In the book Star Bellied Sneetches there are two groups of sneetches, those with stars on their bellies and those without. The ones with the stars are considered the upper class, the ones without aspire to have stars. Along comes an enterprising chap named Sylvester McMonkey McBean who can put stars on the bellies of those without for a nominal fee. Once everyone has stars it’s now high fashion to not have a star. Fortunately Mr McBean can also remove the stars for a nominal fee. He continues taking stars on and off until he has all of the Sneethches money. The Sneetches are now poorer but wiser having learned the lessons of discrimination. While that’s a noble lesson to learn it’s not where my focus lies, I want to look at Mr. McBean. McBean found a market and catered to it. He then went on to create another market in direct opposition to the first market, in fact in the end he controlled both sides of the market, a favorable position to be in.

When I build a website whether I use my own home grown CMS or something like Wordpress building the actual pages is very easy. Researching the topic and writing the copy is the most time consuming part of the project. To leverage that time spent to my advantage I’ll create two or three websites around the topic. What I will also do is create another website or two with an opposing viewpoint. For example build one site pushing payday loans and high interest credit cards, then build another helping people clean up their finances. Another example is build a website for diet pills then build an opposing website with organic healthy products. This provides some stability to your income when market conditions shift.

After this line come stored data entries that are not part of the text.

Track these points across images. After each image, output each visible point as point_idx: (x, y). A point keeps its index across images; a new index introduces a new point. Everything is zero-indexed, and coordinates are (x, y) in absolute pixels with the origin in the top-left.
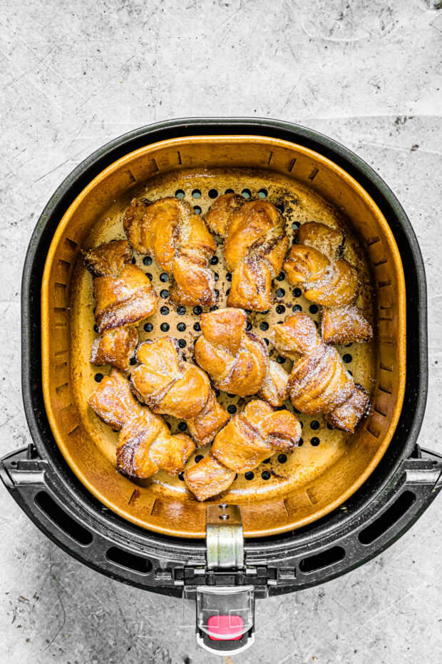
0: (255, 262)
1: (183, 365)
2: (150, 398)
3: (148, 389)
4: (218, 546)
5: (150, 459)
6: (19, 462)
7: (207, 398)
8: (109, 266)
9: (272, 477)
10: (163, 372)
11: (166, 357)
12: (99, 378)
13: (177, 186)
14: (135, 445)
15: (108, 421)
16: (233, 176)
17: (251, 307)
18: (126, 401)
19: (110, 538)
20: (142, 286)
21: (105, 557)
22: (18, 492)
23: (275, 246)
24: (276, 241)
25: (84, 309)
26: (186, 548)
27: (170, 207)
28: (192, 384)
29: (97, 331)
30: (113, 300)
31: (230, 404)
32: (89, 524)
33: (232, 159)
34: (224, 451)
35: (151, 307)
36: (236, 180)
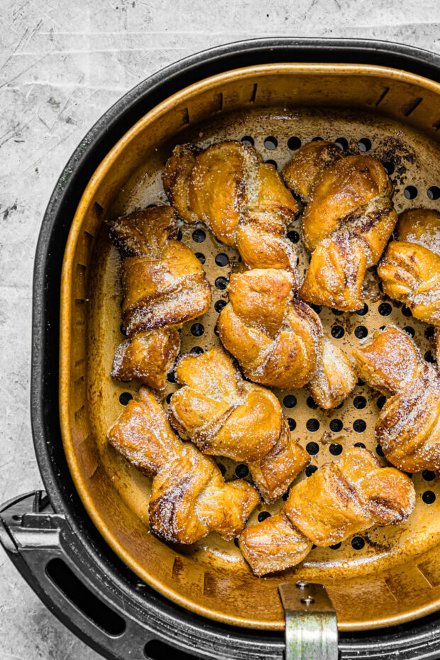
0: (346, 241)
1: (242, 386)
2: (198, 434)
3: (195, 420)
4: (302, 642)
5: (197, 516)
6: (23, 516)
7: (279, 431)
8: (146, 242)
9: (366, 545)
10: (215, 396)
11: (220, 375)
12: (125, 399)
13: (244, 131)
14: (175, 498)
15: (137, 463)
16: (323, 119)
17: (333, 304)
18: (161, 435)
19: (150, 626)
20: (193, 273)
21: (142, 653)
22: (22, 558)
23: (378, 222)
24: (379, 215)
25: (108, 302)
26: (256, 644)
27: (230, 155)
28: (258, 413)
29: (124, 332)
30: (150, 290)
31: (309, 441)
32: (122, 607)
33: (327, 96)
34: (302, 512)
35: (203, 303)
36: (327, 125)
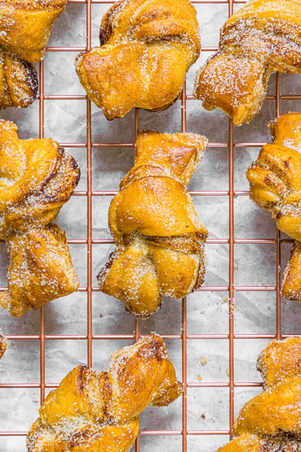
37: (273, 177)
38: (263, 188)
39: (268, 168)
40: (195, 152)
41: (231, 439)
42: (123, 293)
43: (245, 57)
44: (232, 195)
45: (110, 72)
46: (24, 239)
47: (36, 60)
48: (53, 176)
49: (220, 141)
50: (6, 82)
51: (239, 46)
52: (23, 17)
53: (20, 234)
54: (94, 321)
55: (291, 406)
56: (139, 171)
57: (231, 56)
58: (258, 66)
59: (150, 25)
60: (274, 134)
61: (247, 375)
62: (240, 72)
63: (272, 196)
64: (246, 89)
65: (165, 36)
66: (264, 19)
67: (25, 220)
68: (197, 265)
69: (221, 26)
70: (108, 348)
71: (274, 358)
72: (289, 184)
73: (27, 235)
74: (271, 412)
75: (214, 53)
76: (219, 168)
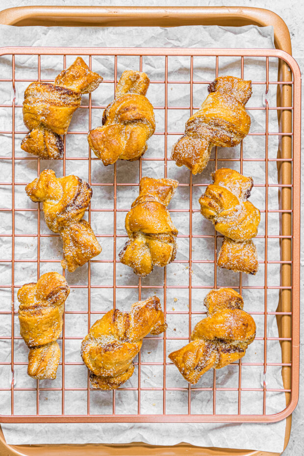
37: (213, 202)
38: (208, 208)
39: (210, 197)
40: (171, 188)
41: (189, 342)
42: (132, 264)
43: (198, 138)
44: (191, 212)
45: (104, 140)
46: (69, 230)
47: (62, 133)
48: (78, 195)
49: (185, 183)
50: (45, 144)
51: (196, 132)
52: (55, 110)
53: (66, 228)
54: (117, 278)
55: (222, 325)
56: (142, 198)
57: (191, 137)
58: (205, 143)
59: (125, 114)
60: (214, 180)
61: (199, 308)
62: (196, 146)
63: (212, 212)
64: (199, 155)
65: (134, 120)
66: (209, 118)
67: (68, 220)
68: (172, 249)
69: (186, 121)
70: (125, 293)
71: (213, 299)
72: (221, 206)
73: (70, 228)
74: (211, 328)
75: (182, 136)
76: (185, 197)
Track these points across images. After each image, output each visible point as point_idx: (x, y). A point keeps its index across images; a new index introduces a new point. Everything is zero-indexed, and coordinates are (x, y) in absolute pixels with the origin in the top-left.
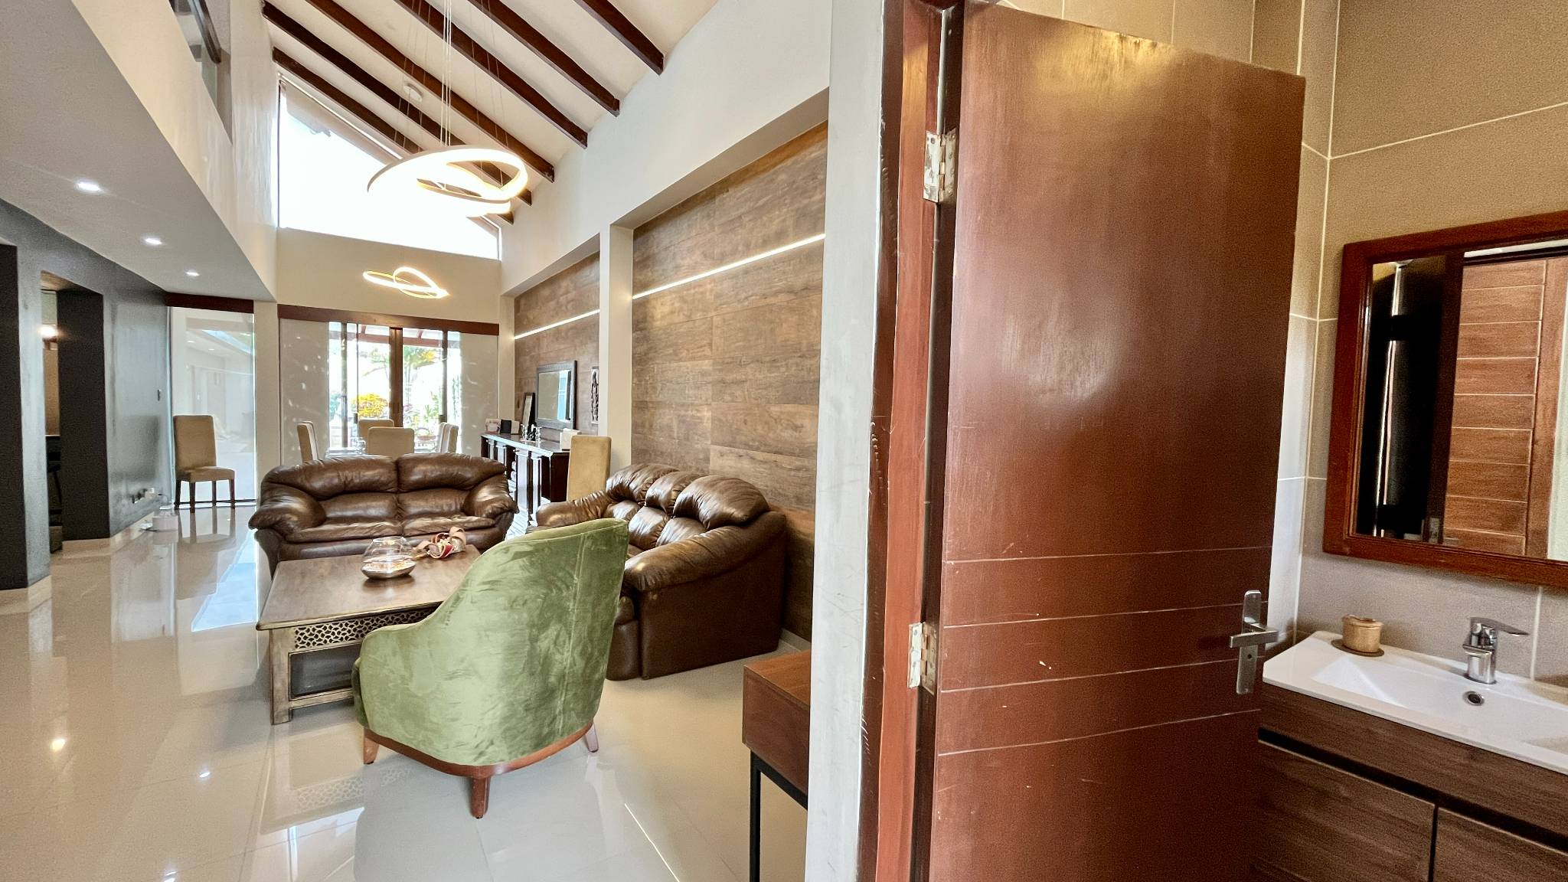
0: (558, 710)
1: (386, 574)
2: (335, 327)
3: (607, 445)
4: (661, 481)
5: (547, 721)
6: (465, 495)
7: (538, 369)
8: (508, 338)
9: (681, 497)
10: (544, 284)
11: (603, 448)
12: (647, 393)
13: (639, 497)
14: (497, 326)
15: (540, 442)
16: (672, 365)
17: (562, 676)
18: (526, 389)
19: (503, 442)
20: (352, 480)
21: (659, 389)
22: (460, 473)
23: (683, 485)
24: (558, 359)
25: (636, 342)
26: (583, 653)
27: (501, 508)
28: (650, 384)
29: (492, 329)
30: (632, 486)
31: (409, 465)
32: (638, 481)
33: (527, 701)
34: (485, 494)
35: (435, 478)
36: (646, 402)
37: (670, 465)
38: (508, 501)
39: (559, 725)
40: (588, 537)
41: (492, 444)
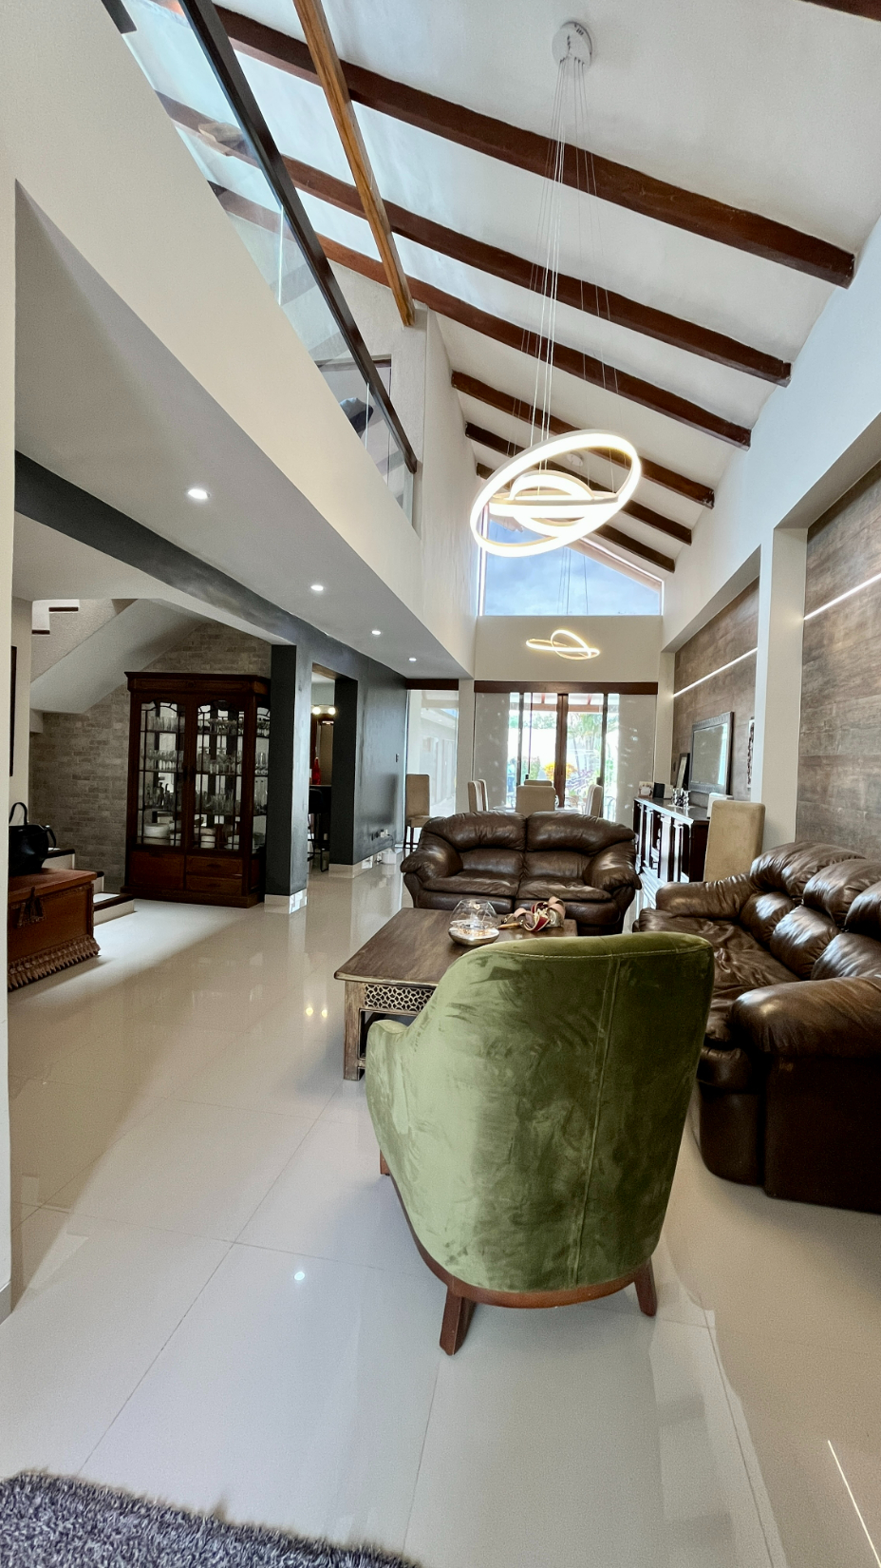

This approach however is not without some risk,like when AdWords and Overture account reps squeal to merchants exactly who’s buying that competing advertisement for their trademark or product name. Lets just say getting those calls from affiliate managers aren’t any fun. Additionally you’ve got to create a nom de plume or pen name for your opposing viewpoints (which has it’s own set of problems). However my philosophy is best expressed in a quote from that classic film Muppet’s Treasure Island, where Floyd the guitarist says “don’t get involved in the politics man, just play the gig“.